DSGVO für Schulen – wie sicher sind Schülerdaten?

Seit Mai 2018 ist die Europäische Datenschutzgrundverordnung (EU-DSGVO) auch in Deutschland umgesetzt. Die DSGVO regelt die Erhebung, Verarbeitung und Nutzung personenbezogener Daten sowie die Pflichten der Verarbeiter und Rechte der Betroffenen. Die DSGVO hat nicht nur Unternehmen vor Herausforderungen gestellt, sondern auch Behörden. Und da natürlich auch Schulen, denn gemäß Artikel 6, Ziff. 1 c) der DSGVO verarbeiten Schulen personenbezogene Daten zur Erfüllung einer rechtlichen Verpflichtung. Die Auswirkungen der DSGVO für Schulen sind daher erheblich.

DSGVO für Schulen – wie sicher sind Schülerdaten?

Die DSGVO – eine große Herausforderung für Schulen

Die DSGVO stellte schon Unternehmen, vor allem KMU, vor große Herausforderungen. Schon allein deshalb, weil sie Rahmenbedingungen festlegte und erheblichen Interpretationsspielraum ließ. Zwar gab es rechtliche Vorgaben zur Informationspflicht auf der Website eines Unternehmens oder der Schule. Aber es gab teilweise Widersprüche zum Telemediengesetz, das im Bereich der elektronischen Kommunikation gilt. Diese Lücke soll jedoch nun mit der ePrivacy-Verordnung geschlossen werden. Für Schulen bedeutete dies, dass sie geschultes Personal abstellen mussten, das sich intensiv mit der Materie auseinandersetzt. Schon deshalb, weil der Schulleiter für Datenschutzverstöße haftet.

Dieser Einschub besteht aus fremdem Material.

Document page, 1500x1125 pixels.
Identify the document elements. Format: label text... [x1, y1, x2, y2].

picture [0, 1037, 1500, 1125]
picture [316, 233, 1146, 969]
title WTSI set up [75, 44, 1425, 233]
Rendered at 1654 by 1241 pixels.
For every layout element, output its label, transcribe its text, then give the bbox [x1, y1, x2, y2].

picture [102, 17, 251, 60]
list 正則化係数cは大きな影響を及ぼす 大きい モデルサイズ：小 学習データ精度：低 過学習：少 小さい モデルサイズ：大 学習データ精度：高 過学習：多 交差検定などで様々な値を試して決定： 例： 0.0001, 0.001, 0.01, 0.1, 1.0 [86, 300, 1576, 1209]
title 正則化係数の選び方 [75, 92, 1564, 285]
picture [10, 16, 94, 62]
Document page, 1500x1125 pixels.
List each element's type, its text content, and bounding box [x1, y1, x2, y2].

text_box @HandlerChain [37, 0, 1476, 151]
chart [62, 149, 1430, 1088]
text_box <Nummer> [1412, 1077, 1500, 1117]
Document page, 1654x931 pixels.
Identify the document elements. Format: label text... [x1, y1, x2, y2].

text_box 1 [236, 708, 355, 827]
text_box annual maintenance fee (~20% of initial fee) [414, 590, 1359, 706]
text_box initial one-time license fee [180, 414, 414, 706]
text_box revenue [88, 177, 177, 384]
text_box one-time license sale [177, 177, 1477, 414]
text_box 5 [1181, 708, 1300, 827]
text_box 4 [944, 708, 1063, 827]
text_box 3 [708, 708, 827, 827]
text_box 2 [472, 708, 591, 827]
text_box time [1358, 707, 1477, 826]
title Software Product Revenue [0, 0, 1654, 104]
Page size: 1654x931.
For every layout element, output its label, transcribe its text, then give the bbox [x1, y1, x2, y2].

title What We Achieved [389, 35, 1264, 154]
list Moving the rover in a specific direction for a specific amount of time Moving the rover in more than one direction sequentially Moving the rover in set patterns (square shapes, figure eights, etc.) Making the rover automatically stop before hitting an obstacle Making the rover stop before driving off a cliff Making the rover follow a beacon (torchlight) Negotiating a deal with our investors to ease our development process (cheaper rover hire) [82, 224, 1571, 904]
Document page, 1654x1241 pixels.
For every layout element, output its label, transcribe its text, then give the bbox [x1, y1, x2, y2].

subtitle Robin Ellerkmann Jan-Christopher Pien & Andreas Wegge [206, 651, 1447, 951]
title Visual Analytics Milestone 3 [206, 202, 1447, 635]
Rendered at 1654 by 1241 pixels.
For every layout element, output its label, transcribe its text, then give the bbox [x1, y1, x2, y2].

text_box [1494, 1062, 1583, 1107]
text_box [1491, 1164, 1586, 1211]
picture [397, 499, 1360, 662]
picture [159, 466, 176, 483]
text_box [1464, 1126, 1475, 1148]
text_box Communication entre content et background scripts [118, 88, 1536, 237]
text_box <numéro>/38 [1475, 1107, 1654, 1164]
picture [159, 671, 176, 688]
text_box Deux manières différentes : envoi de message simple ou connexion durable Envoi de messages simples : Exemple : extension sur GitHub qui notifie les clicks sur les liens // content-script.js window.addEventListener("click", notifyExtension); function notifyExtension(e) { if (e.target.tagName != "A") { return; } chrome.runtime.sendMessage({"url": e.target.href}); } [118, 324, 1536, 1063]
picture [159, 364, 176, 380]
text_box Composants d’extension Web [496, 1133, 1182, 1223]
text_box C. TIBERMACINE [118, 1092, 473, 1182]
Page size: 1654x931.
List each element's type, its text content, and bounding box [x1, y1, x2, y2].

Die DSGVO und Schulen – Status

Im Prinzip änderte sich mit der DSGVO nicht viel, was die IT-Sicherheit betraf. Sensible Daten mussten immer schon sorgfältig gesichert werden. Die DSVGO verpflichtet jedoch alle, die Umsetzung der Datenschutzregeln zu dokumentieren und nachzuweisen, dass sie selbst die Richtlinien einhalten und auch Subunternehmer zur Einhaltung verpflichten. Wie viele Unternehmen, haben auch die Schulen nur einen Teil der Anforderungen erfüllt und müssen aufarbeiten. Dazu gehört auch die sogenannte GAP-Analyse, die Lücken in der Datensicherheit aufzeigt – und das ist mit knappen Personalressourcen zu bewerkstelligen. Zwar bieten die zuständigen Landesbehörden Mustervorlagen an, aber die Arbeit bleibt an der Schule hängen. Und auch die Unsicherheit und Hilflosigkeit des Schulpersonals können Mustervorlagen nicht nehmen.

DSGVO – worauf müssen Schulen achten?

Nach der Umsetzung der DSGVO zeigte sich schon, dass nicht alles so heiß gegessen wird, wie es gekocht wurde. Nach der ersten Panik und Unsicherheit, in der jeder sich doppelt und dreifach absichern wollte, ist eine gewisse Normalität eingekehrt. Vieles ist theoretisch möglich, aber praktisch nicht sinnvoll. Unstrittig ist, dass personenbezogene Daten geschützt und deren Missbrauch verhindert werden muss. Alle dafür notwendigen Maßnahmen müssen ergriffen werden. Aber auch eine Schule sollte sich nicht von der DSGVO geißeln lassen. Bleibt zu hoffen, dass die Landesbehörde einheitliche Vorgaben an die Schulen weitergibt, wie die Umsetzung der DSGVO zu handhaben ist und die Schulen nicht alleine lässt. Die Sicherheit der gespeicherten personenbezogenen Daten ist sicherlich nicht das große Problem, sondern eher die Unsicherheit bei der Nutzung der Daten.